Industry wary of spectrum reform

The government often is accused of being slow to adapt to new situations, but the self-interests of industry cannot be underestimated in explaining the slower progress toward and adoption of new spectrum policies and technologies, panelists said Friday at a New America Foundation forum.

Current policy assigns certain bands of spectrum to specific types of devices. But the Defense Advanced Research Projects Agency (DARPA) has been working on technology that would allow devices to coexist within the airwaves, hopping from one band to another to make way for other users, said Preston Marshall, the program manager of DARPA's Next-Generation Communications Program, which is called XG.

Commercial spectrum users often complain that all of the good "beachfront property" within the airwaves is reserved for services that use it inefficiently, such as television broadcasting. There is "a ton of open spectrum out there that can be used" if those restrictions are lifted, said Mark McHenry, the president of Shared Spectrum.

McHenry's company recently studied the amount of spectrum used in downtown Washington, D.C., and found that depending on how you calculate it, only an average of 20 percent to 38 percent of the spectrum for that area is in use-much of it in the band used by broadcasters.

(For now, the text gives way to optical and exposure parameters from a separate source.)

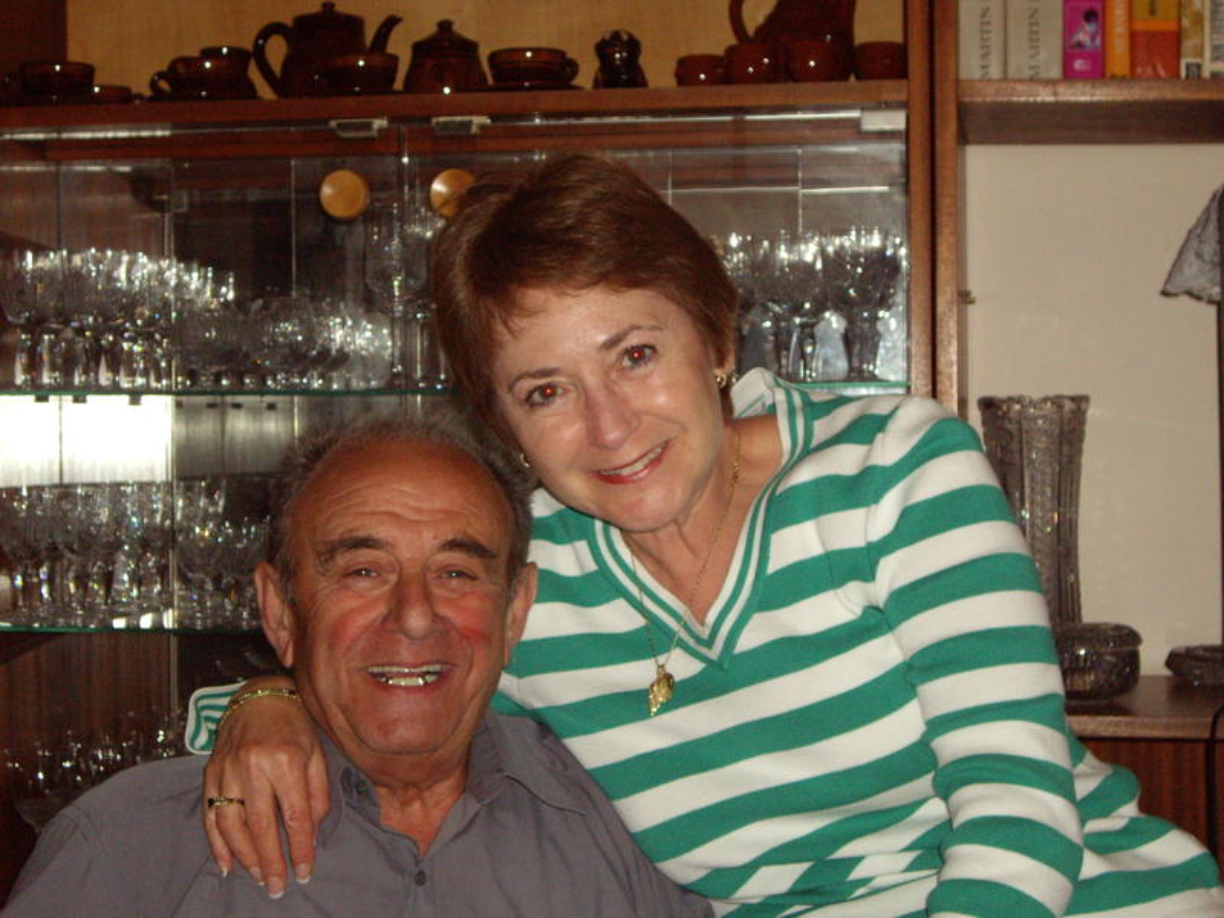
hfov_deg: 25.0
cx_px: 612
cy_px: 459
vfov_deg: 18.9
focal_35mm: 78
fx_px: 2758
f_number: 4.3
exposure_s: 1/80
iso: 400
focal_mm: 16.3
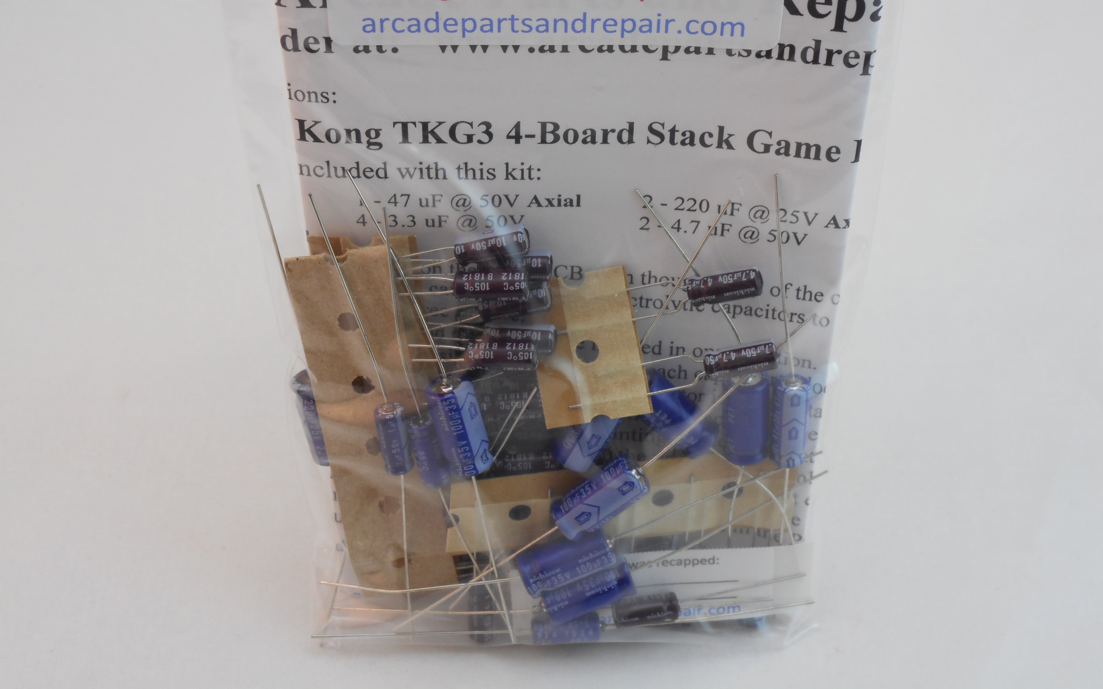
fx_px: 1894
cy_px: 275
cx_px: 551
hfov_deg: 32.5
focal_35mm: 63
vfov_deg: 20.6
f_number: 5.1
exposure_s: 1/30
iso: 180
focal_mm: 10.5
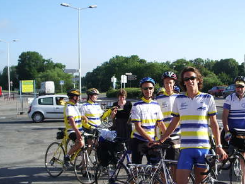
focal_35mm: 54
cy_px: 109
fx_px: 382
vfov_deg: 27.0
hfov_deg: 35.2
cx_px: 165
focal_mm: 5.8
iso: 50
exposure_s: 1/200
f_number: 4.3
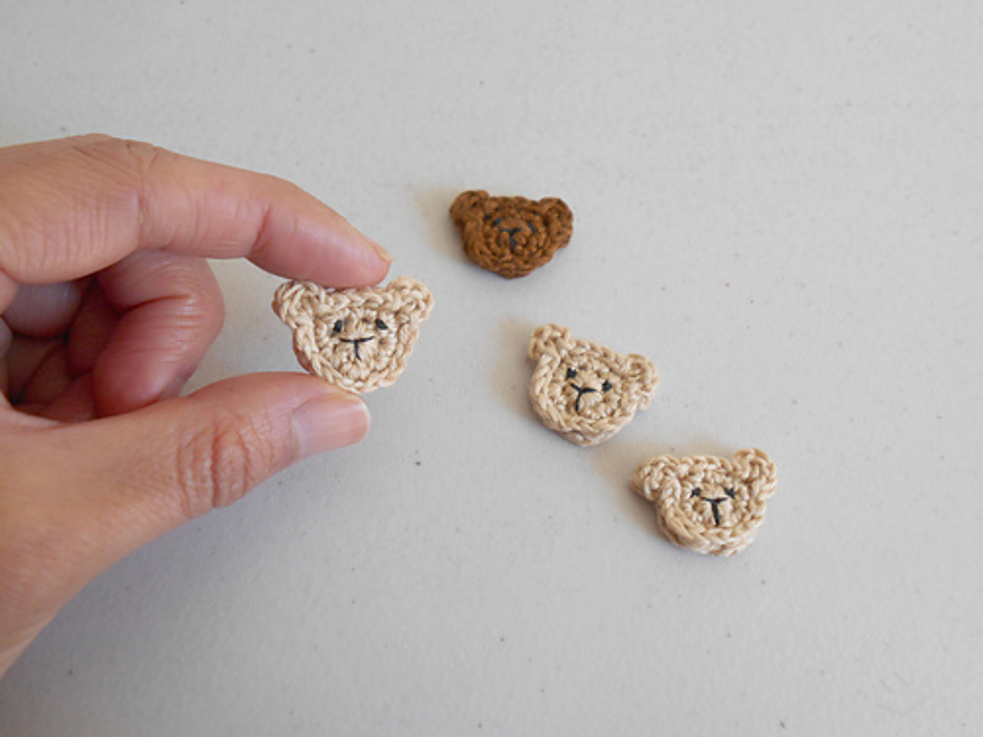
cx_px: 492
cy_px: 368
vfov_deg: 41.8
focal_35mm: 34
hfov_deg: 54.0
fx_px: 966
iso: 140
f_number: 3.6
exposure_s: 1/30
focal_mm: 5.8
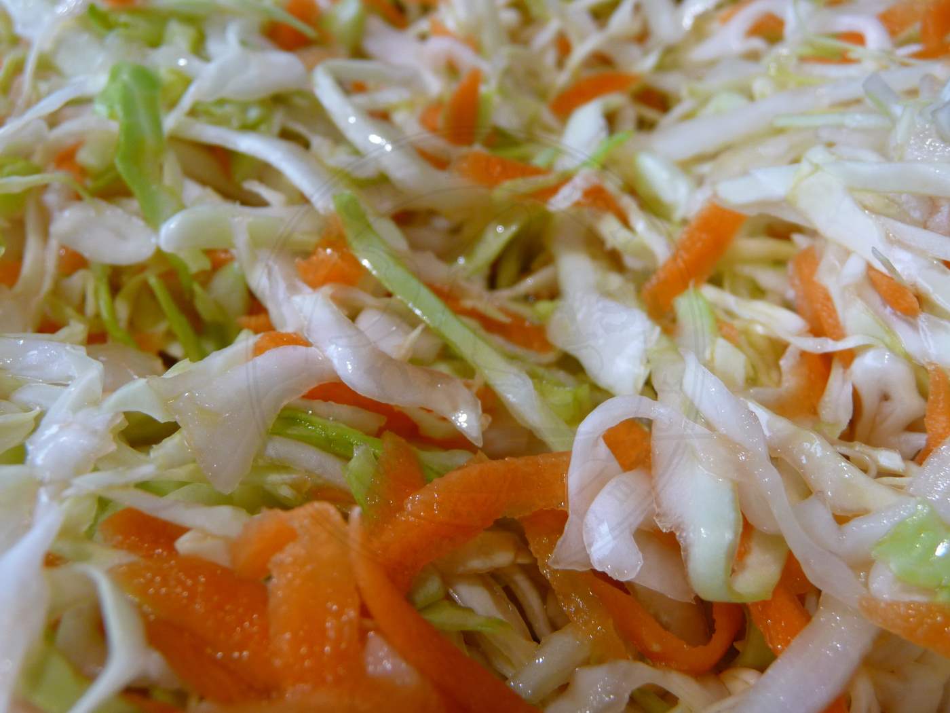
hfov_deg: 56.8
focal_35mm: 32
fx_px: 878
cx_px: 475
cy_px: 356
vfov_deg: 44.2
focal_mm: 5.3
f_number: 3.5
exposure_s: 1/30
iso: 125
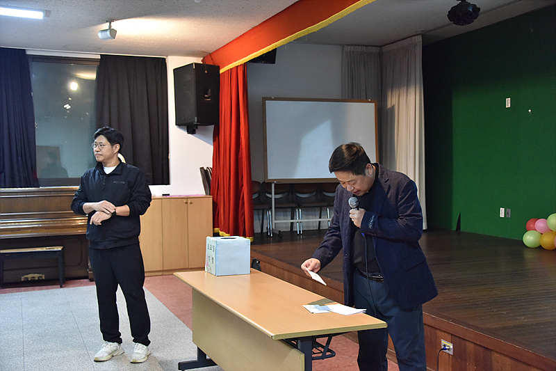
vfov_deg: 31.9
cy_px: 186
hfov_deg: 46.4
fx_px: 648
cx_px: 278
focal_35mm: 42
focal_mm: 42
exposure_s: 1/125
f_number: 4.5
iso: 5000
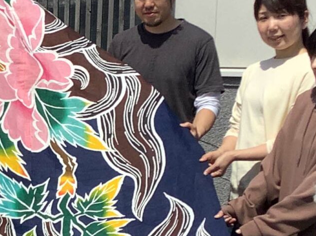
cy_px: 188
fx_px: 1150
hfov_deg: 15.1
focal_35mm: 126
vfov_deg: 11.7
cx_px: -65
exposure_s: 1/2262
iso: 25
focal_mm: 3.3
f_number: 2.4
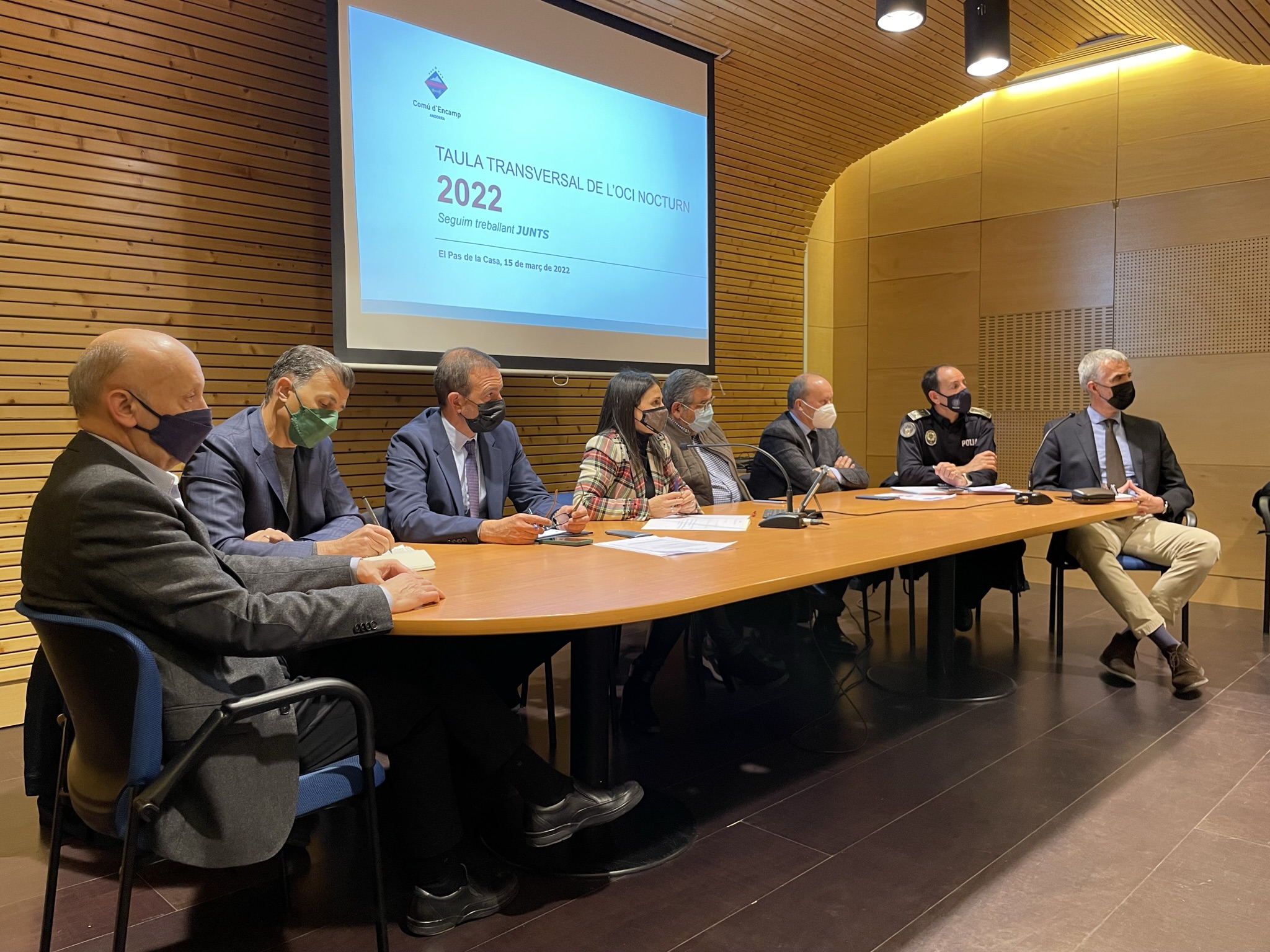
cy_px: 476
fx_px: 954
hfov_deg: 67.3
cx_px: 635
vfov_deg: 53.1
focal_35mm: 26
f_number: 1.6
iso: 125
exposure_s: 1/50
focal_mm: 4.2
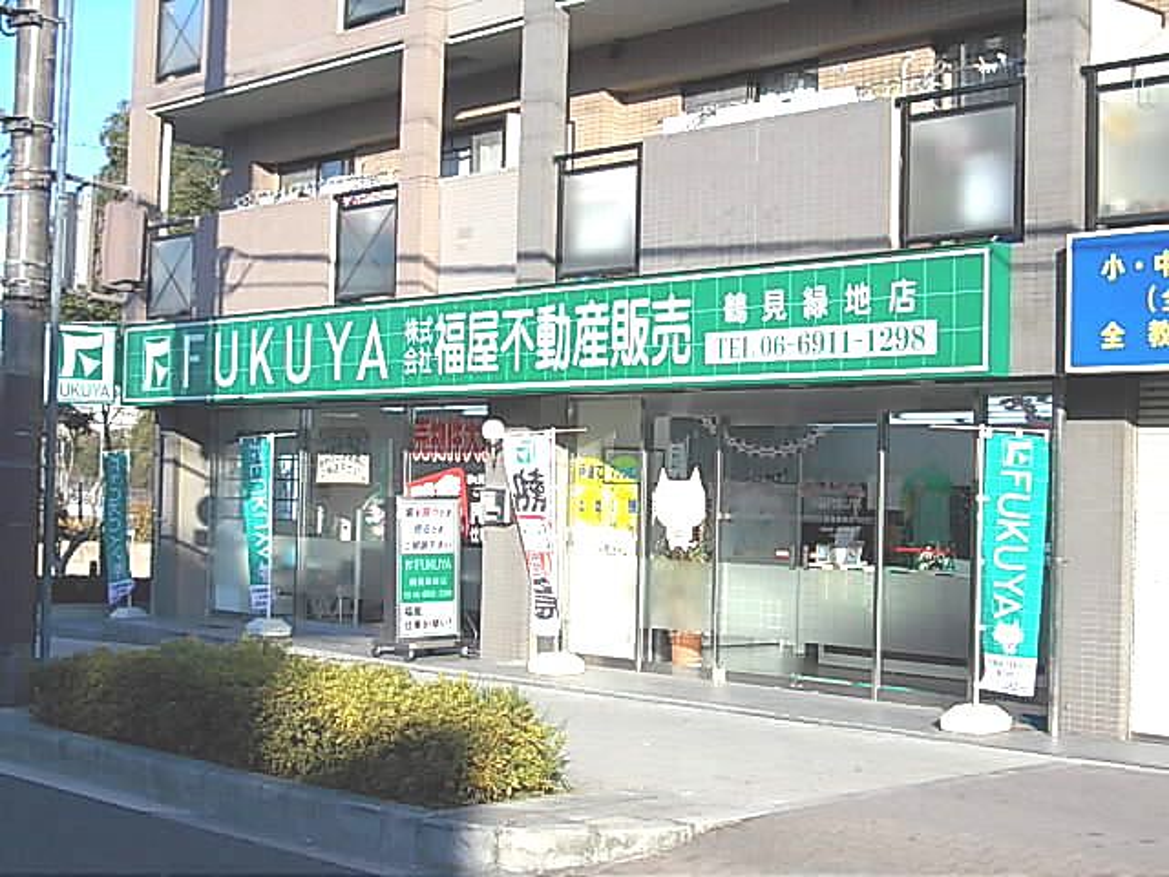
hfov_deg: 32.2
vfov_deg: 24.4
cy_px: 438
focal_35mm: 60
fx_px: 2026
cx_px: 584
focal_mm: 8.5
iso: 80
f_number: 8
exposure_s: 1/160
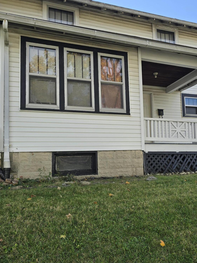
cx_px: 131
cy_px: 134
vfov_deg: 58.3
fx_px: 235
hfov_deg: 44.8
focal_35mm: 31
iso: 12
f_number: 1.7
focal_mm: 6.3
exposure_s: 1/580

That opens an opportunity for projects like DARPA's XG and experiments with software-defined radios and other smart technologies that are designed to make better use of the spectrum.

To do that, users need a set of rules on how to behave once these technologies become viable commercially, so Kalle Kontson, a member of the FCC's technology advisory committee, helped craft a "bill of rights" on spectrum use.

The document stipulates that "intelligent" wireless devices may access any available spectrum, but each device "must be ordained to be mentally competent to detect if it is interfering with someone else trying to use the spectrum," Kontson said. The bill of rights also says that spectrum users have the right not to face interference, "but you can't be unduly sensitive," he said.

The FCC embraced many of the concepts in a report issued late last year that recommends how to reform spectrum policy. The agency favors minimal regulation and flexible spectrum use. "We are not going to pick technology," said Ed Thomas, chief of the FCC's Office of Engineering and Technology, but "we are going to enable a playing field."

"It wasn't too long ago that the FCC would have looked at Preston and Kalle and said at best they were drinking and at worst they were agents of the devil," Homas, said after the comments by Marshall and Kontson.

Now the agency has embraced the ideas they raised, Thomas said, but the industry has reservations. While industry officials have embraced the concepts in the report fully, Thomas noted that they think the ideas are "great, but try it in the other guy's band" of spectrum.